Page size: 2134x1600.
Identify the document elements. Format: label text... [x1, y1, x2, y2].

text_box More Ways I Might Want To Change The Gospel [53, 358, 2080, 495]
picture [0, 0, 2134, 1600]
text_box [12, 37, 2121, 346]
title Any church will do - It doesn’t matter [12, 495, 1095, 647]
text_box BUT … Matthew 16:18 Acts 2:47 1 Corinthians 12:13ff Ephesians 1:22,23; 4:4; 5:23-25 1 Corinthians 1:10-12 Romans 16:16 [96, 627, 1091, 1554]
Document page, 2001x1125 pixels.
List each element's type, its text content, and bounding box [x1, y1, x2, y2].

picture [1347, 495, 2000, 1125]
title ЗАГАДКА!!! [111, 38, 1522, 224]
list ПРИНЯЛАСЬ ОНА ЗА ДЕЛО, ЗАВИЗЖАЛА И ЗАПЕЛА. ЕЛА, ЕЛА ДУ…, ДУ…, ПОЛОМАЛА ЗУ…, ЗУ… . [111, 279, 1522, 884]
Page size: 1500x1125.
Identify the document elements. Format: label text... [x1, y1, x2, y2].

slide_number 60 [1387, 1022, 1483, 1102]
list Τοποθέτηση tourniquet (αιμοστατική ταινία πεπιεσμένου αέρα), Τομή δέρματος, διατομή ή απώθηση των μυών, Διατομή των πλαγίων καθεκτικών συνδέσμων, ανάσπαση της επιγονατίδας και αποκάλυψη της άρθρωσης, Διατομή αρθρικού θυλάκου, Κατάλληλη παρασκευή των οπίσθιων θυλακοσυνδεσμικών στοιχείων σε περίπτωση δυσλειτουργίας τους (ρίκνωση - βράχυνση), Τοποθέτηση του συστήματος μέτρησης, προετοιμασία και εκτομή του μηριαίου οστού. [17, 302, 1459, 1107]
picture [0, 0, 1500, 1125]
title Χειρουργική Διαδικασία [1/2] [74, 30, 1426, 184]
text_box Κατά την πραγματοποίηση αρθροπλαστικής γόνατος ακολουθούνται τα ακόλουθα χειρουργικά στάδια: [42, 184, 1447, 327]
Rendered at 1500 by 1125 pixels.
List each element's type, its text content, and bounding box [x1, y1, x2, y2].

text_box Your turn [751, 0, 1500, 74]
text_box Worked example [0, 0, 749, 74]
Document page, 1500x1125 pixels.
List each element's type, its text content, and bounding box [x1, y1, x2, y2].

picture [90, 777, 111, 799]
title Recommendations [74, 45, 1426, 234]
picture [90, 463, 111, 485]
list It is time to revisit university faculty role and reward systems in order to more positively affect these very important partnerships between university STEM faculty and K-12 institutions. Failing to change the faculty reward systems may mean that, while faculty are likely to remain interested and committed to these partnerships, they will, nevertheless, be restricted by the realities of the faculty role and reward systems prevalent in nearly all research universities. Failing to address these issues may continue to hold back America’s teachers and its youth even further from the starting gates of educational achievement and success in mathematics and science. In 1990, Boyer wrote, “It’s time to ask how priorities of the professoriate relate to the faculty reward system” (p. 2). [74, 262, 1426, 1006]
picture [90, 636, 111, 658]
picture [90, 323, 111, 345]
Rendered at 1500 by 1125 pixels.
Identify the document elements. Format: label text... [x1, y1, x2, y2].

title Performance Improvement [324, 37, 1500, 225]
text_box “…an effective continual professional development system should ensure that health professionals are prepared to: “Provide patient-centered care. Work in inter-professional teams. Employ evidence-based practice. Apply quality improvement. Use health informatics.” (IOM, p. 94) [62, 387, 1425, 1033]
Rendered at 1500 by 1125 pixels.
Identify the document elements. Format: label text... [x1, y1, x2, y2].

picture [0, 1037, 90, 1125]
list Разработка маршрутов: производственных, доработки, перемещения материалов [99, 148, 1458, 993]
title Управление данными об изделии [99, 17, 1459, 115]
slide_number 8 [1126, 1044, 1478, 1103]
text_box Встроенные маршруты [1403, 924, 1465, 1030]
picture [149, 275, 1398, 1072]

◆ **HOW TO COMPLETE THIS TASK**: Extract every entry above as it appears.

◆ **TASK SOLUTION**:
Page size: 2134x1600.
Identify the document elements. Format: label text... [x1, y1, x2, y2].

text_box More Ways I Might Want To Change The Gospel [53, 358, 2080, 495]
picture [0, 0, 2134, 1600]
text_box [12, 37, 2121, 346]
title Any church will do - It doesn’t matter [12, 495, 1095, 647]
text_box BUT … Matthew 16:18 Acts 2:47 1 Corinthians 12:13ff Ephesians 1:22,23; 4:4; 5:23-25 1 Corinthians 1:10-12 Romans 16:16 [96, 627, 1091, 1554]
Document page, 2001x1125 pixels.
List each element's type, its text content, and bounding box [x1, y1, x2, y2].

picture [1347, 495, 2000, 1125]
title ЗАГАДКА!!! [111, 38, 1522, 224]
list ПРИНЯЛАСЬ ОНА ЗА ДЕЛО, ЗАВИЗЖАЛА И ЗАПЕЛА. ЕЛА, ЕЛА ДУ…, ДУ…, ПОЛОМАЛА ЗУ…, ЗУ… . [111, 279, 1522, 884]
Page size: 1500x1125.
Identify the document elements. Format: label text... [x1, y1, x2, y2].

slide_number 60 [1387, 1022, 1483, 1102]
list Τοποθέτηση tourniquet (αιμοστατική ταινία πεπιεσμένου αέρα), Τομή δέρματος, διατομή ή απώθηση των μυών, Διατομή των πλαγίων καθεκτικών συνδέσμων, ανάσπαση της επιγονατίδας και αποκάλυψη της άρθρωσης, Διατομή αρθρικού θυλάκου, Κατάλληλη παρασκευή των οπίσθιων θυλακοσυνδεσμικών στοιχείων σε περίπτωση δυσλειτουργίας τους (ρίκνωση - βράχυνση), Τοποθέτηση του συστήματος μέτρησης, προετοιμασία και εκτομή του μηριαίου οστού. [17, 302, 1459, 1107]
picture [0, 0, 1500, 1125]
title Χειρουργική Διαδικασία [1/2] [74, 30, 1426, 184]
text_box Κατά την πραγματοποίηση αρθροπλαστικής γόνατος ακολουθούνται τα ακόλουθα χειρουργικά στάδια: [42, 184, 1447, 327]
Rendered at 1500 by 1125 pixels.
List each element's type, its text content, and bounding box [x1, y1, x2, y2].

text_box Your turn [751, 0, 1500, 74]
text_box Worked example [0, 0, 749, 74]
Document page, 1500x1125 pixels.
List each element's type, its text content, and bounding box [x1, y1, x2, y2].

picture [90, 777, 111, 799]
title Recommendations [74, 45, 1426, 234]
picture [90, 463, 111, 485]
list It is time to revisit university faculty role and reward systems in order to more positively affect these very important partnerships between university STEM faculty and K-12 institutions. Failing to change the faculty reward systems may mean that, while faculty are likely to remain interested and committed to these partnerships, they will, nevertheless, be restricted by the realities of the faculty role and reward systems prevalent in nearly all research universities. Failing to address these issues may continue to hold back America’s teachers and its youth even further from the starting gates of educational achievement and success in mathematics and science. In 1990, Boyer wrote, “It’s time to ask how priorities of the professoriate relate to the faculty reward system” (p. 2). [74, 262, 1426, 1006]
picture [90, 636, 111, 658]
picture [90, 323, 111, 345]
Rendered at 1500 by 1125 pixels.
Identify the document elements. Format: label text... [x1, y1, x2, y2].

title Performance Improvement [324, 37, 1500, 225]
text_box “…an effective continual professional development system should ensure that health professionals are prepared to: “Provide patient-centered care. Work in inter-professional teams. Employ evidence-based practice. Apply quality improvement. Use health informatics.” (IOM, p. 94) [62, 387, 1425, 1033]
Rendered at 1500 by 1125 pixels.
Identify the document elements. Format: label text... [x1, y1, x2, y2].

picture [0, 1037, 90, 1125]
list Разработка маршрутов: производственных, доработки, перемещения материалов [99, 148, 1458, 993]
title Управление данными об изделии [99, 17, 1459, 115]
slide_number 8 [1126, 1044, 1478, 1103]
text_box Встроенные маршруты [1403, 924, 1465, 1030]
picture [149, 275, 1398, 1072]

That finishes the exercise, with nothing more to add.